Put the text lines from all the rows below into a numbered list, skipping any blank lines and leaving the pictures out of your answer.
· · ·
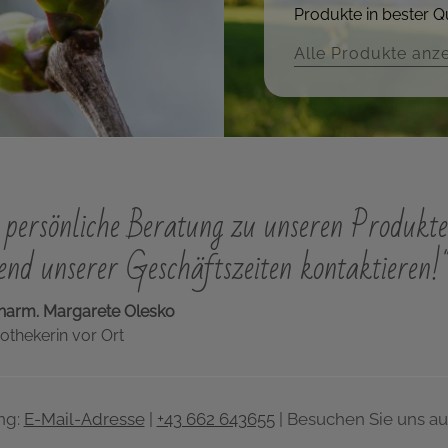
Produkte in bester Qu
Alle Produkte anz
persönliche Beratung zu unseren Produkte
nd unserer Geschäftszeiten kontaktieren!
harm. Margarete Olesko
othekerin vor Ort
ng:
E-Mail-Adresse
|
+43 662 643655
| Besuchen Sie uns au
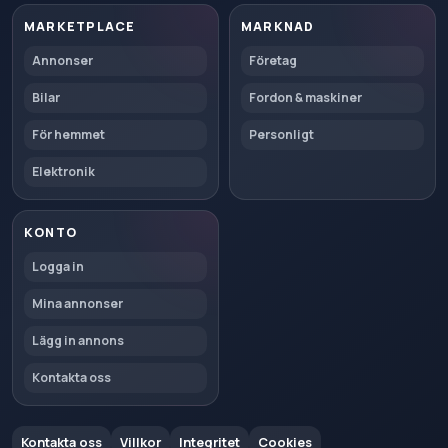
MARKETPLACE
MARKNAD
Annonser
Företag
Bilar
Fordon & maskiner
För hemmet
Personligt
Elektronik
KONTO
Logga in
Mina annonser
Lägg in annons
Kontakta oss
Kontakta oss
Villkor
Integritet
Cookies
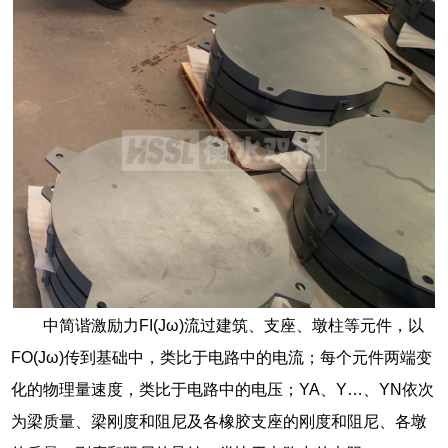
中简谐激励力FI(Jω)流过建筑、支座、墩柱等元件，以
FO(Jω)传到基础中，类比于电路中的电流；每个元件两端变
化的物理量速度，类比于电路中的电压；YA、Y…、YN依次
为梁质量、梁刚度和阻尼及各橡胶支座的刚度和阻尼、各墩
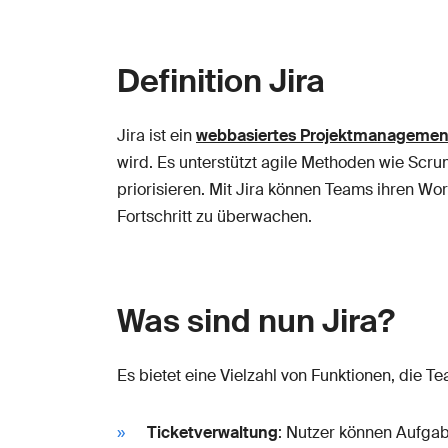
Definition Jira
Jira ist ein
webbasiertes Projektmanagement
wird. Es unterstützt agile Methoden wie Scru
priorisieren. Mit Jira können Teams ihren Wo
Fortschritt zu überwachen.
Was sind nun Jira?
Es bietet eine Vielzahl von Funktionen, die T
Ticketverwaltung
: Nutzer können Aufgab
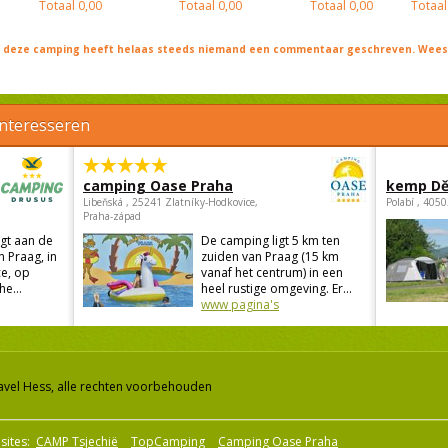
Totaal
0,00
Totaal
0,00
Totaal
0,00
Totaal
j deze camping heeft helaas steeds niemand een commentaar geschreven. Wees 
interesseren
camping Oase Praha
kemp Dě
Libeňská , 25241 Zlatníky-Hodkovice,
Polabí , 405
Praha-západ
gt aan de
De camping ligt 5 km ten
n Praag, in
zuiden van Praag (15 km
e, op
vanaf het centrum) in een
he...
heel rustige omgeving. Er...
www pagina's
avel Hess, alle rechten voorbehouden
sites:
CAMP Tsjechië
TopCamping
Camping Oase Praha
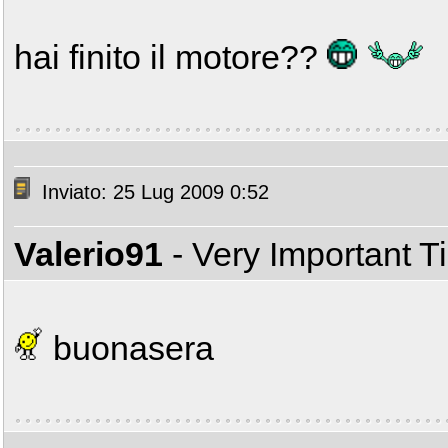
hai finito il motore??
Inviato: 25 Lug 2009 0:52
Valerio91
- Very Important 
buonasera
· · ·
* **Written answer**
1. Produkte in bester Qu
2. Alle Produkte anz
3. persönliche Beratung zu unseren Produkte
4. nd unserer Geschäftszeiten kontaktieren!
5. harm. Margarete Olesko
6. othekerin vor Ort
7. ng:
8. E-Mail-Adresse
9. |
10. +43 662 643655
11. | Besuchen Sie uns au
12. MARKETPLACE
13. MARKNAD
14. Annonser
15. Företag
16. Bilar
17. Fordon & maskiner
18. För hemmet
19. Personligt
20. Elektronik
21. KONTO
22. Logga in
23. Mina annonser
24. Lägg in annons
25. Kontakta oss
26. Kontakta oss
27. Villkor
28. Integritet
29. Cookies
30. 中简谐激励力FI(Jω)流过建筑、支座、墩柱等元件，以
31. FO(Jω)传到基础中，类比于电路中的电流；每个元件两端变
32. 化的物理量速度，类比于电路中的电压；YA、Y…、YN依次
33. 为梁质量、梁刚度和阻尼及各橡胶支座的刚度和阻尼、各墩
34. Definition Jira
35. Jira ist ein
36. webbasiertes Projektmanagement
37. wird. Es unterstützt agile Methoden wie Scru
38. priorisieren. Mit Jira können Teams ihren Wo
39. Fortschritt zu überwachen.
40. Was sind nun Jira?
41. Es bietet eine Vielzahl von Funktionen, die T
42. Ticketverwaltung
43. : Nutzer können Aufgab
44. Totaal
45. 0,00
46. Totaal
47. 0,00
48. Totaal
49. 0,00
50. Totaal
51. j deze camping heeft helaas steeds niemand een commentaar geschreven. Wees 
52. interesseren
53. camping Oase Praha
54. kemp Dě
55. Libeňská , 25241 Zlatníky-Hodkovice,
56. Polabí , 405
57. Praha-západ
58. gt aan de
59. De camping ligt 5 km ten
60. n Praag, in
61. zuiden van Praag (15 km
62. e, op
63. vanaf het centrum) in een
64. he...
65. heel rustige omgeving. Er...
66. www pagina's
67. avel Hess, alle rechten voorbehouden
68. sites:
69. CAMP Tsjechië
70. TopCamping
71. Camping Oase Praha
72. hai finito il motore??
73. Inviato: 25 Lug 2009 0:52
74. Valerio91
75. - Very Important 
76. buonasera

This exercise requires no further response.